El hecho de recurrir a la misma imagen - la de «apagarse», del decaer - es de por sí elocuente. Se apaga el sacramento de la confesión cuando se apaga la fe. La causa del apagarse de la fe puede ser la libertad del hombre, cuando, como en le caso del joven rico, se dice no al atractivo amoroso de la gracia. Pero, en todo caso, frente al apagarse de la fe en amplias zonas de la tierra, lo que se requiere ante todo es la oración, visto que «cuando se trata de la fe el gran director de escena es Dios; pues Jesús ha dicho:ninguno viene a mí si el Padre mío no lo atrae». Decía el papa Juan Pablo I.
Constatado que la causa principal del apagarse del sacramento de la confesión es el apagarse de la fe, podemos añadir que uno de los motivos que ha contribuido al debilitamiento de la práctica de este sacramento ha sido centrar la vida de las comunidades cristianas más en acontecimientos que en la cotidianidad. Y la cotidianidad está hecha de oración («la pequeña oración de la mañana» y «la pequeña oración de la noche», como recordaba recientemente el papa Benedicto a los niños) y de perdón por nuestras faltas.«Quotidie petitores, quotidie debitores» (san Agustín). Debemos rezar todos los días, hemos de ser perdonados todos los días.
También el hecho de dejar de recordar la trágica posibilidad de cometer el pecado de sacrilegio cuando se recibe indignamente la comunión (cf. 1Co 11, 27-32) puede ser una ocasión más del apagarse de la práctica de la confesión. Constatamos con dolor que en el Compendio del Catecismo de la Iglesia católica ya no se habla del pecado de sacrilegio que se comete sea cuando culpablemente se omite algún pecado mortal en la confesión, sea cuando se recibe indignamente, es decir, en pecado mortal, la comunión.

| Detalles del ejercicio |
Transcribe sin cambios la parte del texto sobre la confesión que empieza con las palabras "También el hecho" y termina con "mortal, la comunión.". No hace falta usar las líneas que vienen después.

| Líneas dadas |
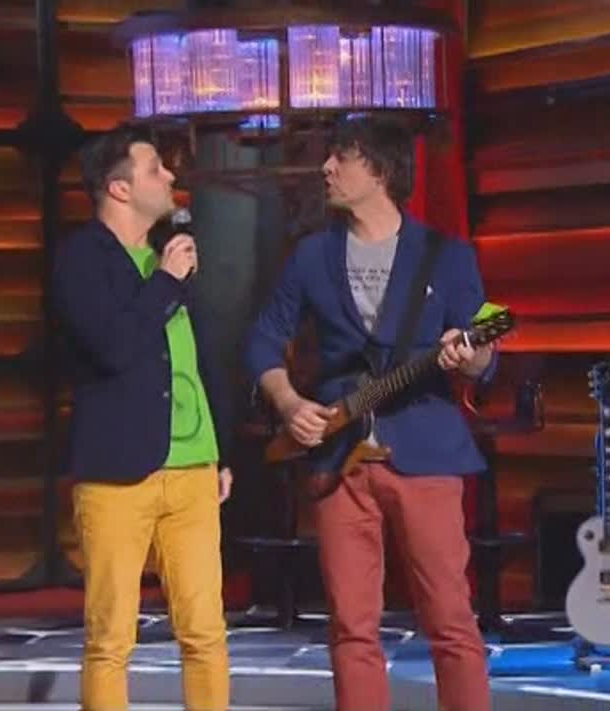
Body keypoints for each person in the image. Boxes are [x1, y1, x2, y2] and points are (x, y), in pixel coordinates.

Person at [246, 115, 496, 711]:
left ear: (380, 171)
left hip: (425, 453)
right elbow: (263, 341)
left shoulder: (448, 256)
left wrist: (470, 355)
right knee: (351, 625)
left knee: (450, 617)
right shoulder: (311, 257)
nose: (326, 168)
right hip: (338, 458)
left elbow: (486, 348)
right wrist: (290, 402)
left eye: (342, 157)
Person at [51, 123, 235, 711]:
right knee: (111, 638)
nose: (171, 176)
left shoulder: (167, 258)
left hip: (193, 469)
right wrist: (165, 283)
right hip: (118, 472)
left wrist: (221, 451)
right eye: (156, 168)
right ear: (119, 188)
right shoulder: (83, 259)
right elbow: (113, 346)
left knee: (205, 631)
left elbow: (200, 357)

...

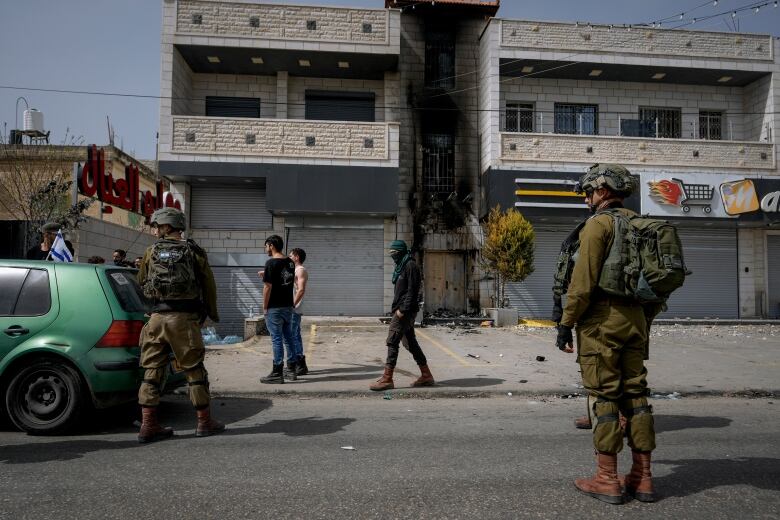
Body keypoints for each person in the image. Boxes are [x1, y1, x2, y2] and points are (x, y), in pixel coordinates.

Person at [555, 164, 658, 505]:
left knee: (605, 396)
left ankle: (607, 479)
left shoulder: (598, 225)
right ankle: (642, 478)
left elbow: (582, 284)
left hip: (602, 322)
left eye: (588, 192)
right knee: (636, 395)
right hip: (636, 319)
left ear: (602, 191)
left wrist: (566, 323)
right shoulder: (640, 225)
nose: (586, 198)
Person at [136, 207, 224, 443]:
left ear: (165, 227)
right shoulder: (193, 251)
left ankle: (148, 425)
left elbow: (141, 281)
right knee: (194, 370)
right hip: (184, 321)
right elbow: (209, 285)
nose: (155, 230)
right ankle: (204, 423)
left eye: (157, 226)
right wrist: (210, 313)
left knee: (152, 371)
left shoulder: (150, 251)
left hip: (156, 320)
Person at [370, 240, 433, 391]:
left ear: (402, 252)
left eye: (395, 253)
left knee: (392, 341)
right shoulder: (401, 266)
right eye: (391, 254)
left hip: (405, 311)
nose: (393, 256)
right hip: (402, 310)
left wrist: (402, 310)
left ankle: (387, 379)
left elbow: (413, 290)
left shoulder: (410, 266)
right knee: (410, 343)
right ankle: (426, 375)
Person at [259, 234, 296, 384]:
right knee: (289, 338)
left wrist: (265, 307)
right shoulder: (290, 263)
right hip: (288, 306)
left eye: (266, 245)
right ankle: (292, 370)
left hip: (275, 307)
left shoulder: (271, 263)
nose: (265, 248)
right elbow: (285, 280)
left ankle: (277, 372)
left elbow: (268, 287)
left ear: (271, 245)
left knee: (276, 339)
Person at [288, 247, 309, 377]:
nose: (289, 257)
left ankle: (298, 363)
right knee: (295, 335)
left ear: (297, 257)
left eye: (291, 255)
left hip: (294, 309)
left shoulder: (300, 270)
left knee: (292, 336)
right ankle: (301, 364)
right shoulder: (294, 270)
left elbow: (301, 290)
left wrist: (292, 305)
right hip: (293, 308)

| Respuesta del problema |
También el hecho de dejar de recordar la trágica posibilidad de cometer el pecado de sacrilegio cuando se recibe indignamente la comunión (cf. 1Co 11, 27-32) puede ser una ocasión más del apagarse de la práctica de la confesión. Constatamos con dolor que en el Compendio del Catecismo de la Iglesia católica ya no se habla del pecado de sacrilegio que se comete sea cuando culpablemente se omite algún pecado mortal en la confesión, sea cuando se recibe indignamente, es decir, en pecado mortal, la comunión.